[Documento]:
========

Outros elos pessoais

26 fevereiro 2008

Sobre a conferência da lésbicas em Maputo

Realiza-se desde ontem em Maputo a Conferência Internacional de Lésbicas, com 86 mulheres oriundas de África, Estados Unidos da América e Europa. A sul-africana Bonguiwe Low defendeu em nome de todas as mulheres lésbicas que a vida que levam é normal. Um teste excelente para a nossa democracia, um teste para a latitude da nossa aceitação do diferente.
Entretanto, em duas estações televisivas do país, certos círculos religiosos manifestaram, já, a sua apreensão e o seu desagrado.
Um estudo divulgado em 2006 em Maputo pela Liga dos Direitos Humanos mostrou que 48% da população das quatro principais cidades moçambicanas "admite a hipótese de poder ser homossexual".
A 6 de de 2007, numa homilia realizada na Sé Catedral de Maputo, o arcebispo de Maputo, D. Francisco Chimoio, colocou o homossexualismo entre os males que ensombram a saúde moral do país.
A intervenção fez-me, na altura, lembrar o regime de Mugabe no Zimbábuè e a posição do cronista Gabriel Simbine, para quem o homossexualismo é um produto de exportação europeu.
A Bíblia, por exemplo, foi escrita num contexto patriarcal, culturalmente heterossexualista. Sei que quer no antigo quer novo testamento sempre podemos encontrar passagens que, directa ou indirectamente, se referem aos "maus" (transsexuais, por exemplo). Acho até que, em certa parte, se escreveu que os homossexuais não entrarão no reino de Deus.

========

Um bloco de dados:
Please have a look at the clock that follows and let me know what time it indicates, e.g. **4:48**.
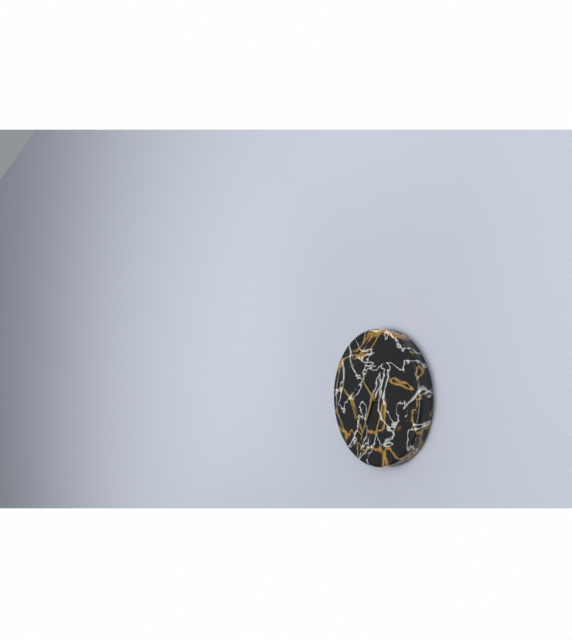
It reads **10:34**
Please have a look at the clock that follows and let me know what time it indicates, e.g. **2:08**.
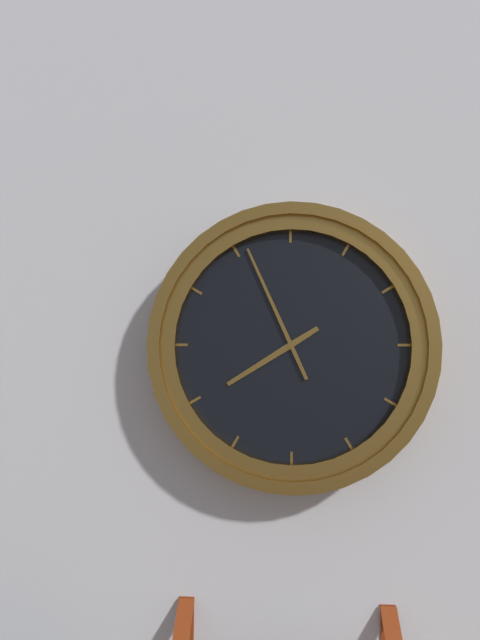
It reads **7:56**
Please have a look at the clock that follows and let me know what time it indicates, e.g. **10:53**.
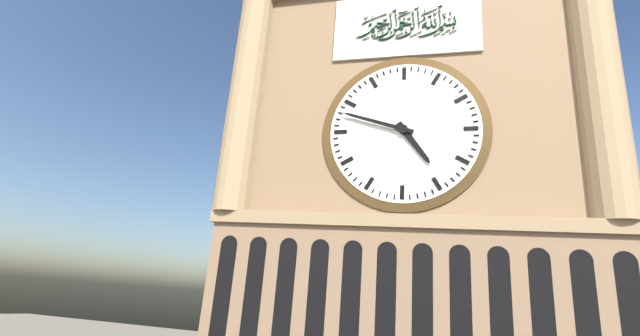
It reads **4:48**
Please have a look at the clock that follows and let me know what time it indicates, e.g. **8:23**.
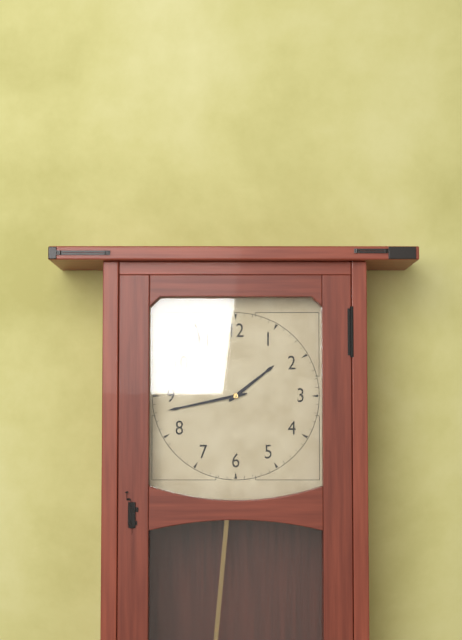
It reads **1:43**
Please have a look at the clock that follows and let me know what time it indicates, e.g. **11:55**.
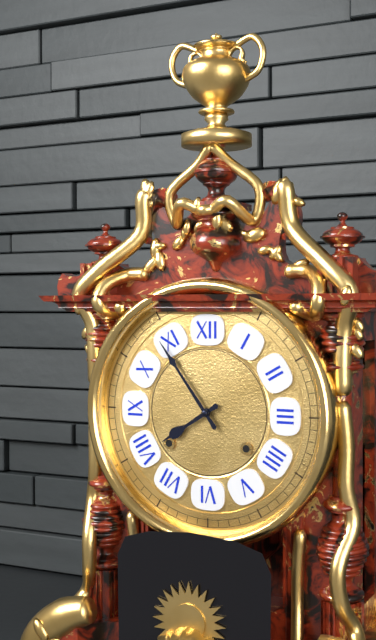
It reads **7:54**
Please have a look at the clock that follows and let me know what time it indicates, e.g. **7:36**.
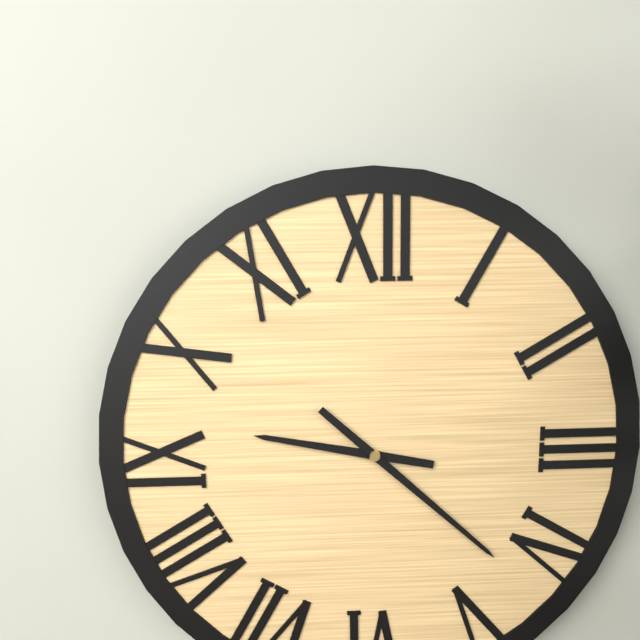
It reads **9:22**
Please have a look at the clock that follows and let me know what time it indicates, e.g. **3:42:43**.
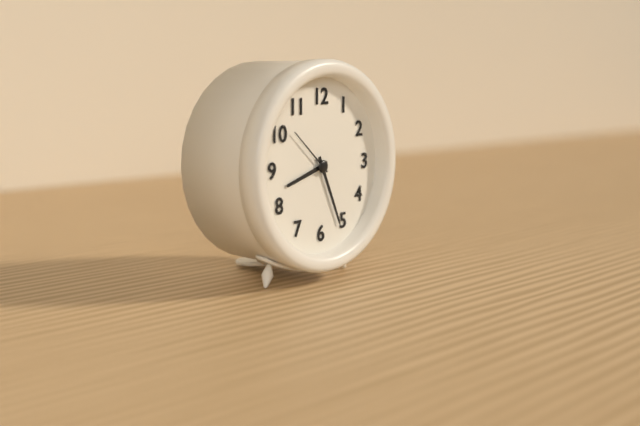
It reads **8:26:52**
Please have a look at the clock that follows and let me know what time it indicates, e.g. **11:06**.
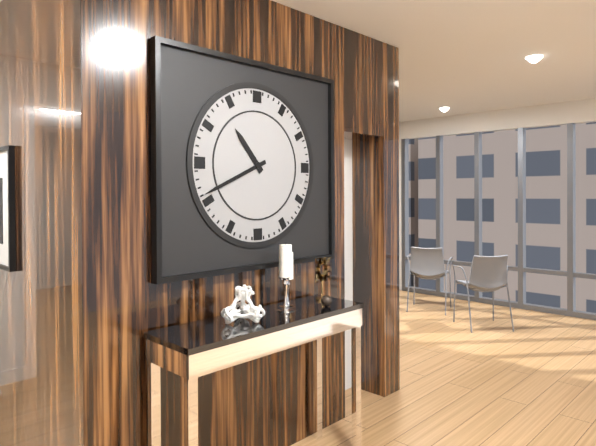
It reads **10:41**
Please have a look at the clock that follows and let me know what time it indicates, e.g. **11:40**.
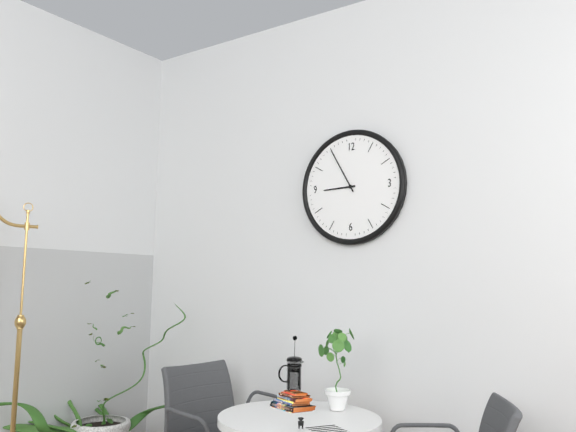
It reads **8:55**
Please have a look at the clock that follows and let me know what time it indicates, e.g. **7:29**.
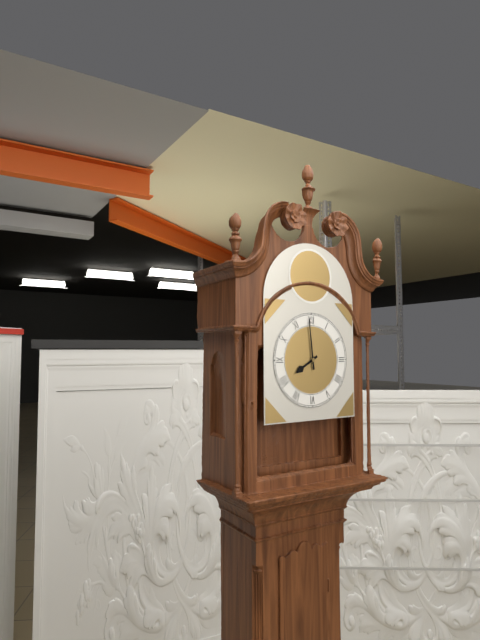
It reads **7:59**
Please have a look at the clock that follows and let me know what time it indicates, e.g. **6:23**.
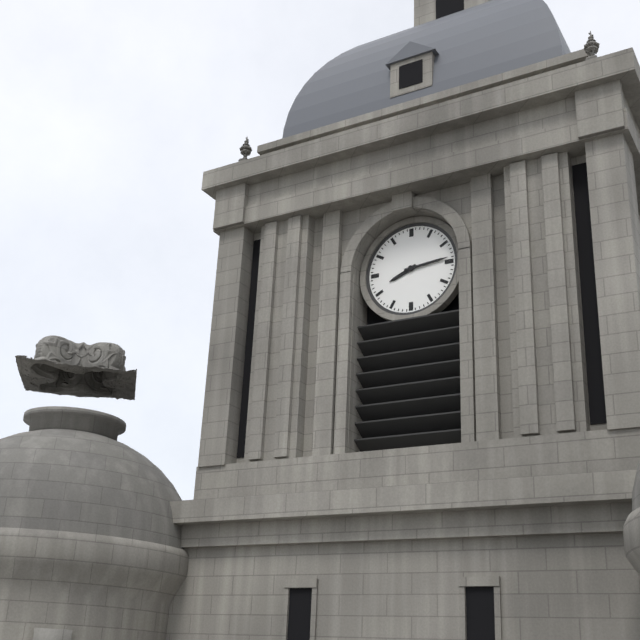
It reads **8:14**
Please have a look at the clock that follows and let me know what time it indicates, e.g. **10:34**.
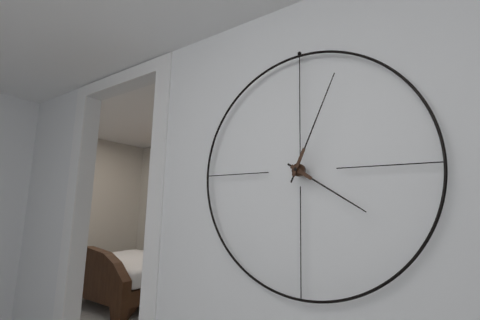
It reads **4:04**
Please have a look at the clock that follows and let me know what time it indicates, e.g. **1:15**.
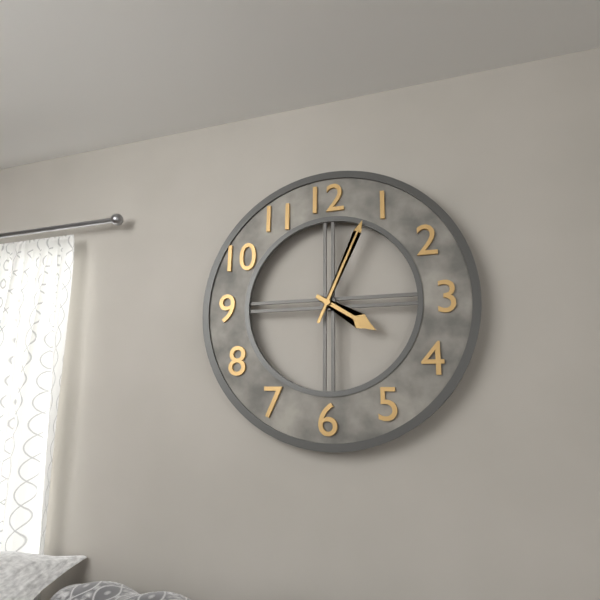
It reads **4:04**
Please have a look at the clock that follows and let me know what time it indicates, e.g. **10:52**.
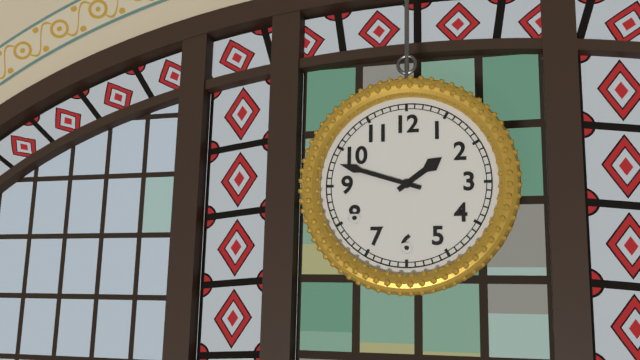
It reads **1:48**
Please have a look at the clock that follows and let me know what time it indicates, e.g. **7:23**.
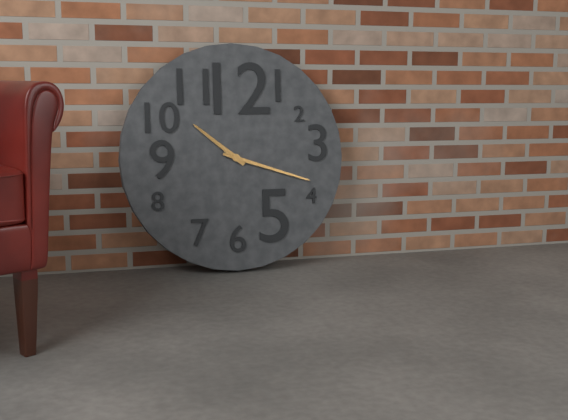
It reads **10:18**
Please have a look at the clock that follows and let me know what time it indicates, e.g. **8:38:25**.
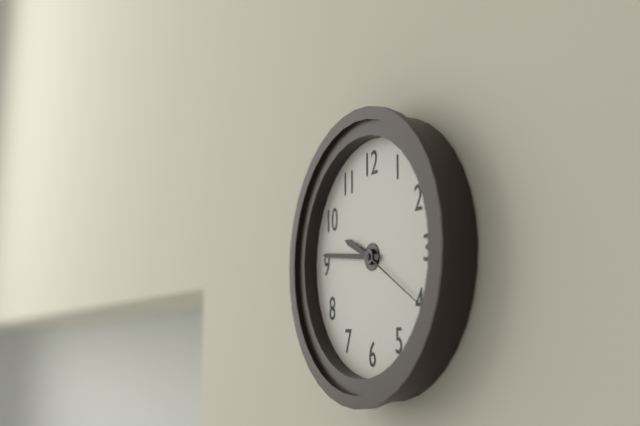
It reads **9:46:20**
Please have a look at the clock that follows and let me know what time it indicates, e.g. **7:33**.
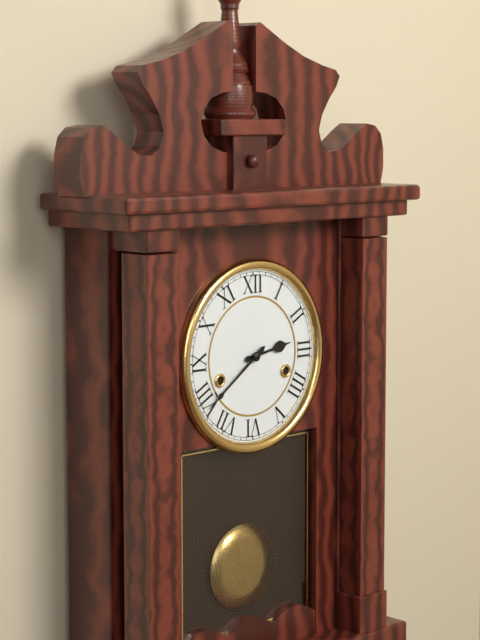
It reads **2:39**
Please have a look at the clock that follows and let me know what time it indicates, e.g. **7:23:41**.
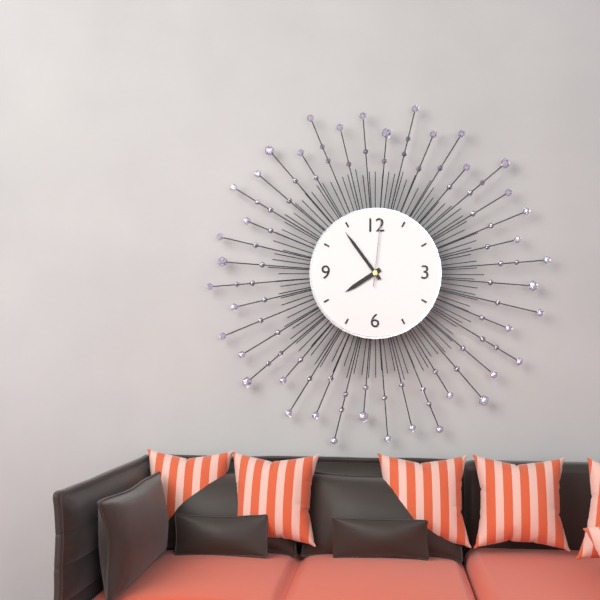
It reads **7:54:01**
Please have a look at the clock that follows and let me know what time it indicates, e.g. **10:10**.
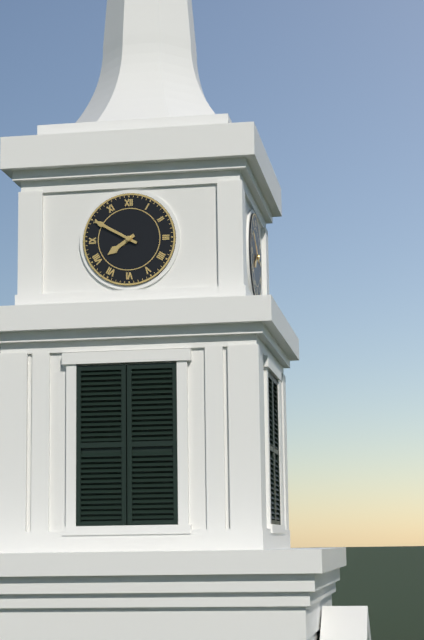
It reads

========

[Requisitos do exercício]:
A: Segundo o texto sobre a conferência de lésbicas em Maputo, quantas mulheres participam no encontro?
B: Prossiga a redação do texto sobre a conferência de lésbicas em Maputo a partir da última frase apresentada.
O material aqui reunido provém de outra fonte.

[Resultados do exercício]:
A: Participam 86 mulheres.

B:
Ora, de forma alguma o presente pode ser visto com os olhos do passado. Passado conservador, diga-se de passagem.
Não há absolutamente nenhuma evidência de que o homossexualismo inexistisse em África antes da chegada dos europeus. Ele é uma realidade globalizada antes da globalização permitir ao senhor arcebispo Chimoio usar celular, televisão e computador.
Tenho para mim que devemos esforçar-nos por admitir e respeitar as formas diferentes de amar e de ser amado. A intolerância nesse campo veda na alma a machamba da democracia.
Finalmente, sobre homossexualismo e estigma, confira aqui.

20 comentários:

  1. Há alguns estereótipos preconceituosos a registar, principalmente quando se refere a sua reprodução. Com sua autorização narro um episódio, que me incomodou deveras, que me aconteceu ontem - fui jantar com dois amigos ao hotel girassol. Por coincidência é lá que decorre o aludido encontro.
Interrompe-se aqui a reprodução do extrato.